> **What is being asked**
A line qualifies if it holds the string "Managed". Copy every qualifying line from the records.

Stored items from a collection:
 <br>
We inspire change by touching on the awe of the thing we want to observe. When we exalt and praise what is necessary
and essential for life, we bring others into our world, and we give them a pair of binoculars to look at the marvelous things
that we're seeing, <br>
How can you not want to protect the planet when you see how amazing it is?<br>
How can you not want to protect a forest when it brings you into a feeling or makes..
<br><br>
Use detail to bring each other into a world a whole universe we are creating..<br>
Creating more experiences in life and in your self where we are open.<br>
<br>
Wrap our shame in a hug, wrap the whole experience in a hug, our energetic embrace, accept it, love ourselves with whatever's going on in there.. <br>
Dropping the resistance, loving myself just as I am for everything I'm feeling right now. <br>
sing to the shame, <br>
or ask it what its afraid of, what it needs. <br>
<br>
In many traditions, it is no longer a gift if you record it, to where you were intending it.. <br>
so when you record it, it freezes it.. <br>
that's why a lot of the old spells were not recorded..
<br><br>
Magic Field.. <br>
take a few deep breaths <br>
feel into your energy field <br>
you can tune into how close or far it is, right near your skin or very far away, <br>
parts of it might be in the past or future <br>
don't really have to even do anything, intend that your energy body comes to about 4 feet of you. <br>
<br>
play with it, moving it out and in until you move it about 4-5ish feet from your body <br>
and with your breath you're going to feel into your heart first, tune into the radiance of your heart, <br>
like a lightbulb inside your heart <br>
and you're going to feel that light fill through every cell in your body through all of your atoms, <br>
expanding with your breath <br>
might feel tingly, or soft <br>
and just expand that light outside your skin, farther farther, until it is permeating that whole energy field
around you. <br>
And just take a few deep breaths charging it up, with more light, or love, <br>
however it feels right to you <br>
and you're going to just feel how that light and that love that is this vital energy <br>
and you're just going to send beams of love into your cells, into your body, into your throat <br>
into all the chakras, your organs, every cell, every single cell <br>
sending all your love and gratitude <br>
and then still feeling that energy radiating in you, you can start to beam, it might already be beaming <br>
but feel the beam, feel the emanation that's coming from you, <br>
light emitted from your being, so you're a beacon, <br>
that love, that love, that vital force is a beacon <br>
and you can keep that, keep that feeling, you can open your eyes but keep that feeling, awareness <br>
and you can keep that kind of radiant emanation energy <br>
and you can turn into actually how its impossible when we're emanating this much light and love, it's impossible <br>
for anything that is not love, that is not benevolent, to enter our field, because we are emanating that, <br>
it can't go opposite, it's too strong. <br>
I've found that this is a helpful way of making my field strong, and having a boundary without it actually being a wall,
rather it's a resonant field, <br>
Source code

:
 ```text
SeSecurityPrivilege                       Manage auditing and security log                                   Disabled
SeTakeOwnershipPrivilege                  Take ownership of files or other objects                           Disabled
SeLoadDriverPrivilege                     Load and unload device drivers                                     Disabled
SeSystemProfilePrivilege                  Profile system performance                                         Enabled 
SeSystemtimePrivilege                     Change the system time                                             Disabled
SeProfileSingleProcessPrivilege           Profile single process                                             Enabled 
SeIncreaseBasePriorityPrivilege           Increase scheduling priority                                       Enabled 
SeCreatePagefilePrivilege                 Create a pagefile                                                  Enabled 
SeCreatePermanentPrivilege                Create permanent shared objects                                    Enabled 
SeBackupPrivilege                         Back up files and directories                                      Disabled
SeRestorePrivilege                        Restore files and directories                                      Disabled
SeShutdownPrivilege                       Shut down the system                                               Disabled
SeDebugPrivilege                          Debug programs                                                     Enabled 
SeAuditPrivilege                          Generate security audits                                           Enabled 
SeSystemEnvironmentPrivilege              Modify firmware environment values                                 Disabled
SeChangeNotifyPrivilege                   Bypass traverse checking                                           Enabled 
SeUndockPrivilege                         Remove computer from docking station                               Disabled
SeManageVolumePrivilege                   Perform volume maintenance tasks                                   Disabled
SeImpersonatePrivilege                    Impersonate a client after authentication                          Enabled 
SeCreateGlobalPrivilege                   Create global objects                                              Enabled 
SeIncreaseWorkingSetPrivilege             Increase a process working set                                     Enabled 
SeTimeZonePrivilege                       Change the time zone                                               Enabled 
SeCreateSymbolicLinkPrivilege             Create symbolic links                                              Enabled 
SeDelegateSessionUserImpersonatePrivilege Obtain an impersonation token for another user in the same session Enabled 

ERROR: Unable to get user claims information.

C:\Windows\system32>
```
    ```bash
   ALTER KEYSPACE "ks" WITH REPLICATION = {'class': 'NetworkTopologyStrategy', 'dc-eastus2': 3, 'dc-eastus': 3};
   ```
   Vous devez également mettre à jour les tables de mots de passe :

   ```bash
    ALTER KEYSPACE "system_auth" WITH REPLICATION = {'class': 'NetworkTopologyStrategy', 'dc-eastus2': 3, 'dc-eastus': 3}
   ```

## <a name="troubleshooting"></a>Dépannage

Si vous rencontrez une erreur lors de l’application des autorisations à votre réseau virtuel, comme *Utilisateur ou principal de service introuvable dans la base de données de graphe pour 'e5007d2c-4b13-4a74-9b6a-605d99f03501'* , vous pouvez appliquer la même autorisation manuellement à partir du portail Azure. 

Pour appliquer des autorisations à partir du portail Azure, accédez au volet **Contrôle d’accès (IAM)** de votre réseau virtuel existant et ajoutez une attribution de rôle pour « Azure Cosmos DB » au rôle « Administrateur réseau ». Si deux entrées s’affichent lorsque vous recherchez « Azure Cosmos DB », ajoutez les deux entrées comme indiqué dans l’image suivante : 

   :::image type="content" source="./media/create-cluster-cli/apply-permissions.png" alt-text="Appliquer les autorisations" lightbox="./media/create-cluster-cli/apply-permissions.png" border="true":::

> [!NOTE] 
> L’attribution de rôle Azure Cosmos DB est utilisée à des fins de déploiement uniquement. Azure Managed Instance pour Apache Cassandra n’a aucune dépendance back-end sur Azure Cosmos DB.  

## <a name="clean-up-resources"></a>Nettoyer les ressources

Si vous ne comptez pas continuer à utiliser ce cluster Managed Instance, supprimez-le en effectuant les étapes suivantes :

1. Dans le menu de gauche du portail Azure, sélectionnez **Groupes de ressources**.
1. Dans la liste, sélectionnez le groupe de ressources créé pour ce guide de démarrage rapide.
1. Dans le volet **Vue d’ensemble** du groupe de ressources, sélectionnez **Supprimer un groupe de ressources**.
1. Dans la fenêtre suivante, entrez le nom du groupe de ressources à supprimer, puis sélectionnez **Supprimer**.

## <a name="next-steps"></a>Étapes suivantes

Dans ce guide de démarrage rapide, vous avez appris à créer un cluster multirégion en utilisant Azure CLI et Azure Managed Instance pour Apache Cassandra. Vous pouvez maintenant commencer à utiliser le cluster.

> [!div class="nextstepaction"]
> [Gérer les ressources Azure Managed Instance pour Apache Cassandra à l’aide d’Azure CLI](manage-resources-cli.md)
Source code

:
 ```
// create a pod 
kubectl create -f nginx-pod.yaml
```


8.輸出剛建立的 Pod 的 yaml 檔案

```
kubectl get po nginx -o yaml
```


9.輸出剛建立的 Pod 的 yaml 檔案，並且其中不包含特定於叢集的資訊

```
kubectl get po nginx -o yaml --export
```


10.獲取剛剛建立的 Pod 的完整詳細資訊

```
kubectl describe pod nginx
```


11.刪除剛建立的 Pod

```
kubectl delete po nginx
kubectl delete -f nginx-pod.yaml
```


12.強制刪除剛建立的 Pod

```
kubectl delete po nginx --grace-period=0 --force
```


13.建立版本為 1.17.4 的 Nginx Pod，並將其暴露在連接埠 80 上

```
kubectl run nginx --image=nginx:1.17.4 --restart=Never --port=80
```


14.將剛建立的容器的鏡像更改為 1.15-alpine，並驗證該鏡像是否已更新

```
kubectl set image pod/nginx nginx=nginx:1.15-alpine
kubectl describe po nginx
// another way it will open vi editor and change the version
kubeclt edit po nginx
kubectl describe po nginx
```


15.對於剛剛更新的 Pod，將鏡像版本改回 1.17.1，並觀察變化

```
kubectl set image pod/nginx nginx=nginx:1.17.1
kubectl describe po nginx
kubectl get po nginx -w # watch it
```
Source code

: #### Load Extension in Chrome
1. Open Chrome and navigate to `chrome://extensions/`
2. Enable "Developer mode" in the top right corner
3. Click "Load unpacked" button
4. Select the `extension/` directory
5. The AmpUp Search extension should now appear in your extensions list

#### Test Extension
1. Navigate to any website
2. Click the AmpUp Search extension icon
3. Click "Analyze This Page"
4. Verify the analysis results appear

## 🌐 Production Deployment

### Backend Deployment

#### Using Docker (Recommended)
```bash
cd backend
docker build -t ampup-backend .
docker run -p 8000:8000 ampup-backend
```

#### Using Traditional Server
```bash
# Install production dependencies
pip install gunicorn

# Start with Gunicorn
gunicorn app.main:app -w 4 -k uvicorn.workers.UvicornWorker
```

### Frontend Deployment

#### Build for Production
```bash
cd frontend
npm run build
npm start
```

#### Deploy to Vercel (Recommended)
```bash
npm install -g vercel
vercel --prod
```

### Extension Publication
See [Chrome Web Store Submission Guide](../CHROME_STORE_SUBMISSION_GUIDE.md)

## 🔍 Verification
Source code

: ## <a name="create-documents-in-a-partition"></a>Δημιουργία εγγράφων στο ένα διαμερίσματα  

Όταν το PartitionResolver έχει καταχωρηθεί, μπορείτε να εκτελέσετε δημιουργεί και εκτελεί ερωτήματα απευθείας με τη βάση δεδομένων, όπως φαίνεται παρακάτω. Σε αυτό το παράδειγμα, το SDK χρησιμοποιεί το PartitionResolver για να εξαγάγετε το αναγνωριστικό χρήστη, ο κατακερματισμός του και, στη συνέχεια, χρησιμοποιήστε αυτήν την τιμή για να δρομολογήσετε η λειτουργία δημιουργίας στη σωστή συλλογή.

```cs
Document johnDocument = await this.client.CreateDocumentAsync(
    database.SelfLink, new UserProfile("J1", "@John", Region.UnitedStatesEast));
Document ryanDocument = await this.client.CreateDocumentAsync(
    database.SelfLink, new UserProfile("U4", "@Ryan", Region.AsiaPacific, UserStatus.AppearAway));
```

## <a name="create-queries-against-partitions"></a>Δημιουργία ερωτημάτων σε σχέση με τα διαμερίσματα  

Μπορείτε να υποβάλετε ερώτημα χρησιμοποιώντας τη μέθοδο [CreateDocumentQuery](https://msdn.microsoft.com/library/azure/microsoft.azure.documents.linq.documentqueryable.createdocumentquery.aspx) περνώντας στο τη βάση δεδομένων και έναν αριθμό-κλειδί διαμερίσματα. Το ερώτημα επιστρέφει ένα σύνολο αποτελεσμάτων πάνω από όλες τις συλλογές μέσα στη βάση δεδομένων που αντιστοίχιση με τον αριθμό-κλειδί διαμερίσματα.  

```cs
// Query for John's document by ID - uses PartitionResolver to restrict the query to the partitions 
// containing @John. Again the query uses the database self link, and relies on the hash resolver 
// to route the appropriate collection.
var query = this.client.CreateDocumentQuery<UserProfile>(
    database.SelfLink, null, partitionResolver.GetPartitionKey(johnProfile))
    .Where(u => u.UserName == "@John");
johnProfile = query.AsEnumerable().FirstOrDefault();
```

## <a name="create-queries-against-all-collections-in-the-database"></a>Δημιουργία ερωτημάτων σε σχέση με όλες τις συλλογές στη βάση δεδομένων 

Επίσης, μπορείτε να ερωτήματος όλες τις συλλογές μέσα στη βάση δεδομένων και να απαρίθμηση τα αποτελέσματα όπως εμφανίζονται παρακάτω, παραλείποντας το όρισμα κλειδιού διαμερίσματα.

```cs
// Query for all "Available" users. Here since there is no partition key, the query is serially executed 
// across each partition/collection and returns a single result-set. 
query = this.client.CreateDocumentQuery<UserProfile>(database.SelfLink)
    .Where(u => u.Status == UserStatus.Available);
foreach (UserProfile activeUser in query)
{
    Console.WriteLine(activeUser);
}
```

> **Response to this task**
> L’attribution de rôle Azure Cosmos DB est utilisée à des fins de déploiement uniquement. Azure Managed Instance pour Apache Cassandra n’a aucune dépendance back-end sur Azure Cosmos DB.  
Si vous ne comptez pas continuer à utiliser ce cluster Managed Instance, supprimez-le en effectuant les étapes suivantes :
Dans ce guide de démarrage rapide, vous avez appris à créer un cluster multirégion en utilisant Azure CLI et Azure Managed Instance pour Apache Cassandra. Vous pouvez maintenant commencer à utiliser le cluster.
> [Gérer les ressources Azure Managed Instance pour Apache Cassandra à l’aide d’Azure CLI](manage-resources-cli.md)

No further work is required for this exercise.